John Wyver writes: Late evening on Monday 15 August 1939 saw a mobile control unit in Hammersmith for an hour-long outside broadcast from the Palais. Viewers saw dancing including the ‘Palais Glide’, ‘Big Apple’, , ‘Jitter Bug’, and ‘Boops-a-Daisy’, as well as a crooning competition. Leslie Mitchell was the commentator and the music was courtesy of Oscar Rabin and his Band.

Our essential guide to pre-war television, Grace Wyndham Goldie writing in the Listener, included the broadcast in a state-of-the-art article about television at the end of the third year of the 405-line service:

There can, I think, be no doubt that the technical achievements of television production are far outstripping any advance in the quality of the programmes. Just consider the progress of the last twelve months. Where has it been? Why, in camera handling, lighting, scenic-designing, costuming and make-up (though not perhaps in wigging), grouping and setting and every kind of detail of method.

The change in all these things has been so marked that studio work has altered beyond recognition. And that, I agree, is important enough.

But now look at the other side of the picture. Turn from the way in which the programmes are put over to the material w,hich is put over in them. What do we find? Why, that the television week is dominated by studio light entertainment and that the mark of this is a trivial, shallow sophistication ; that it is usually cabaret and that its typical content is a pair of acrobatic ballroom dancers, a crooner, a contortionist or juggler and an at-the-piano singer of sophisticated comic songs.

Now all these things are excellent in moderation and nobody enjoys them more than I do. But it is, I suggest, a very serious mistake to give us so many of them. For they tend to give a dangerously false impression of the attitude of mind which governs television.

And even in the serious programmes an oddly similar trend can be seen. Here, certainly, and conspicuously in some of the talks series, we do get quality. But it tends to be the quality of intellect and of sophistication rather than of simplicity and humanity. And the typical talkers of television have been the Nicolsons, the Hallidays and the Tattersalls rather than the Seth-Smiths and the Streets.

The television programmes as a whole, in fact, are curiously lacking in any feeling for everyday life and everyday humanity. This is seen in the handling even of those programmes which are deliberately intended to show us ordinary life.

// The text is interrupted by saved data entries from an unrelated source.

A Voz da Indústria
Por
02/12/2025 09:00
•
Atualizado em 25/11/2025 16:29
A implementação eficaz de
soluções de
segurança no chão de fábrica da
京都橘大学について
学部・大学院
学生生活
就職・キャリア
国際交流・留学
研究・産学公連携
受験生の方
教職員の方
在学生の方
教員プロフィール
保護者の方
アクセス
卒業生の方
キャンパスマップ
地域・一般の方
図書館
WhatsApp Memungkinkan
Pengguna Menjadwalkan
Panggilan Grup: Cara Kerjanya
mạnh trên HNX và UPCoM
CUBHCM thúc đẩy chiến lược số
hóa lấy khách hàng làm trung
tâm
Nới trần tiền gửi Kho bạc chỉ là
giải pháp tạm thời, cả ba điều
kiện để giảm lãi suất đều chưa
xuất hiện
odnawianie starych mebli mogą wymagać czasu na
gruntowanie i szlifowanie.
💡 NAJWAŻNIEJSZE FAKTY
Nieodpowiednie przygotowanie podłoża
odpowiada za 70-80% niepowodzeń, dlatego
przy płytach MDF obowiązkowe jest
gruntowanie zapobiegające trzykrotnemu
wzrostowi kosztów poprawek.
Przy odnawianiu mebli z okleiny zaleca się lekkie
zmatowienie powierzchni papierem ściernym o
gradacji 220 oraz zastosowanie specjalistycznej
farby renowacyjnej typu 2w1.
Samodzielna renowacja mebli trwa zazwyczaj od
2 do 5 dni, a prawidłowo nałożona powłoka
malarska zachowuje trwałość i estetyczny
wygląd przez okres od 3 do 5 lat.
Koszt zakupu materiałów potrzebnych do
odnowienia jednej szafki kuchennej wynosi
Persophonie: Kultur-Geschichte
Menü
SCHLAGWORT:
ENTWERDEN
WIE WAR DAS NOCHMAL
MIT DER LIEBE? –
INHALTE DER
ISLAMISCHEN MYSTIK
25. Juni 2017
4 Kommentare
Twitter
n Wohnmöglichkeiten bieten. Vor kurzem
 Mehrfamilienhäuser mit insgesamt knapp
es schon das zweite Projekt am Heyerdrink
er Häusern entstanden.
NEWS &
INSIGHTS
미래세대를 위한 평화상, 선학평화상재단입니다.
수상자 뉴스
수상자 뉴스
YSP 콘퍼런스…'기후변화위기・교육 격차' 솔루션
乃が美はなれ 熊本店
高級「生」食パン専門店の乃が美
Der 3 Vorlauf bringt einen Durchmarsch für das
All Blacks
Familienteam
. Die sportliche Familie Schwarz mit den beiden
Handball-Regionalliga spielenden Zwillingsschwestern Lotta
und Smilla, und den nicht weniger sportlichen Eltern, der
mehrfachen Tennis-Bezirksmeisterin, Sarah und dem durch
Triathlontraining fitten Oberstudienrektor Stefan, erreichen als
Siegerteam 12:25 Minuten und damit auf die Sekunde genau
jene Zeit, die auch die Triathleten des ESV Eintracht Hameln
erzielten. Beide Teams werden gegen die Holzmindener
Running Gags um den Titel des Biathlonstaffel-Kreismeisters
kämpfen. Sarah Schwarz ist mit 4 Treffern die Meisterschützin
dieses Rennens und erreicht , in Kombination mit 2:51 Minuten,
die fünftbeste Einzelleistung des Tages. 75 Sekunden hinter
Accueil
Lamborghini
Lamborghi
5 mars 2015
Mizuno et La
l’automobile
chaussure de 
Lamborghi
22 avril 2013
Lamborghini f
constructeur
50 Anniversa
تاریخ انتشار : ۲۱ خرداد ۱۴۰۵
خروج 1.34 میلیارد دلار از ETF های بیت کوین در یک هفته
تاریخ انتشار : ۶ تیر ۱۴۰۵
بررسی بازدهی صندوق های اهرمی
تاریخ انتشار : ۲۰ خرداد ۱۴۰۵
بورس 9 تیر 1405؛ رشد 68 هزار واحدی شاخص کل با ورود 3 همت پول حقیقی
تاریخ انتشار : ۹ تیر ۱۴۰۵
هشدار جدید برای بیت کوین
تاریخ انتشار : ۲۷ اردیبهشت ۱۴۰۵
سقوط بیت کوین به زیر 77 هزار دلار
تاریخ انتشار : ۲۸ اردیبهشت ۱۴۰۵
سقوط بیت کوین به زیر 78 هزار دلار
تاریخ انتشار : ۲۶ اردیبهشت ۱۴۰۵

These are, for the most part, presented ‘straight ‘ as news events. This is obviously the right treatment for boxing matches and processions, but even the ‘feature’ programmes (last week’s Palais de Danse is an example) have the same flavour and show little of that personal angle of human interest which a good film editor gives to a good documentary film and a good feature writer like Mr. D. G. Bridson or Mr. Stephen Potter gives to a similar programme in sound broadcasting.